YOUR OBJECTIVE: Restate, word for word, the lines from the opening line of the data through the line containing "stoisk gastronomicznych, Tate", both included, and nothing else.
___ EXTRACTED MATERIAL
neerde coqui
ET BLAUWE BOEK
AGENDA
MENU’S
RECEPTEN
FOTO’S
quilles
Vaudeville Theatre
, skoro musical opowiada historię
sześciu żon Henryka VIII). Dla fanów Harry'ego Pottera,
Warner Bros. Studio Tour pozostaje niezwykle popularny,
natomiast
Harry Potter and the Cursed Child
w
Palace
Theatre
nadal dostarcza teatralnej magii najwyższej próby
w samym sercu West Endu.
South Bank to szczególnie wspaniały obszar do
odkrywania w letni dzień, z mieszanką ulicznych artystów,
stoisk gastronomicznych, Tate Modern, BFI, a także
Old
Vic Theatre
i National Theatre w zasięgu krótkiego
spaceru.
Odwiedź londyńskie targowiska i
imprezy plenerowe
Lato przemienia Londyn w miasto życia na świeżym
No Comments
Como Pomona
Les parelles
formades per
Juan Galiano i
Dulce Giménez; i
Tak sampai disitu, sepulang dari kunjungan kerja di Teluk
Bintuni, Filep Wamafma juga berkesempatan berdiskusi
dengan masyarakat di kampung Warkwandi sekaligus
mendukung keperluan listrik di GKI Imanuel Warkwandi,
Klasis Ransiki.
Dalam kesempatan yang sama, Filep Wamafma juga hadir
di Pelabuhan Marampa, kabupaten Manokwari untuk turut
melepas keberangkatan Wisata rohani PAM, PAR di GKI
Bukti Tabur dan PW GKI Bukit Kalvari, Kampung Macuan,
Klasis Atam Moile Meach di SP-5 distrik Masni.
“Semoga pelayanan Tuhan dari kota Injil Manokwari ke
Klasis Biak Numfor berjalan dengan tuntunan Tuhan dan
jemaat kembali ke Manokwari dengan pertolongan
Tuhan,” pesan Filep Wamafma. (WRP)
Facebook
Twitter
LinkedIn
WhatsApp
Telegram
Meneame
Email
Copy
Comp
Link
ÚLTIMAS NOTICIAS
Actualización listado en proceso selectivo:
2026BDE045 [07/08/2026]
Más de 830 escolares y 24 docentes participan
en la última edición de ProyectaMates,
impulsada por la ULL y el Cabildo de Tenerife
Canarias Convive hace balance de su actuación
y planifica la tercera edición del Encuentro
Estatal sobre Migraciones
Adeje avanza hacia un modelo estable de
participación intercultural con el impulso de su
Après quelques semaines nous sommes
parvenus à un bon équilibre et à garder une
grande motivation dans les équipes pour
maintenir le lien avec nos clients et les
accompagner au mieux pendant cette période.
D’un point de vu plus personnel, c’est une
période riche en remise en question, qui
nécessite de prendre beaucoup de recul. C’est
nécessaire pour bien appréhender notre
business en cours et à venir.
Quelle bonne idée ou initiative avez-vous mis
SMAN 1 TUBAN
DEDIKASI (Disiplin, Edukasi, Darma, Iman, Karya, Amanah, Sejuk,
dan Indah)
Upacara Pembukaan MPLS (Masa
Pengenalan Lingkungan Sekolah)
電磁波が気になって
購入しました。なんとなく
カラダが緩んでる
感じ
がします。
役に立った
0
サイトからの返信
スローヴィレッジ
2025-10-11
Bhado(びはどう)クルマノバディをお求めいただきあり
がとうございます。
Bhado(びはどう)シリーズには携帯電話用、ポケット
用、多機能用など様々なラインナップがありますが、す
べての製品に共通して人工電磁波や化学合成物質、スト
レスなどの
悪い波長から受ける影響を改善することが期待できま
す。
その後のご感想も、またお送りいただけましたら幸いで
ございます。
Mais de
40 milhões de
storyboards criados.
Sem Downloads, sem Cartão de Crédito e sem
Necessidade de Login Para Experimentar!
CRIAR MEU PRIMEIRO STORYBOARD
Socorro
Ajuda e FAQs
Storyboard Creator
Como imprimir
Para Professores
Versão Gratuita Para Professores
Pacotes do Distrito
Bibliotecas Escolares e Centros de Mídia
______
RESULT OF THIS TASK:
neerde coqui
ET BLAUWE BOEK
AGENDA
MENU’S
RECEPTEN
FOTO’S
quilles
Vaudeville Theatre
, skoro musical opowiada historię
sześciu żon Henryka VIII). Dla fanów Harry'ego Pottera,
Warner Bros. Studio Tour pozostaje niezwykle popularny,
natomiast
Harry Potter and the Cursed Child
w
Palace
Theatre
nadal dostarcza teatralnej magii najwyższej próby
w samym sercu West Endu.
South Bank to szczególnie wspaniały obszar do
odkrywania w letni dzień, z mieszanką ulicznych artystów,
stoisk gastronomicznych, Tate Modern, BFI, a także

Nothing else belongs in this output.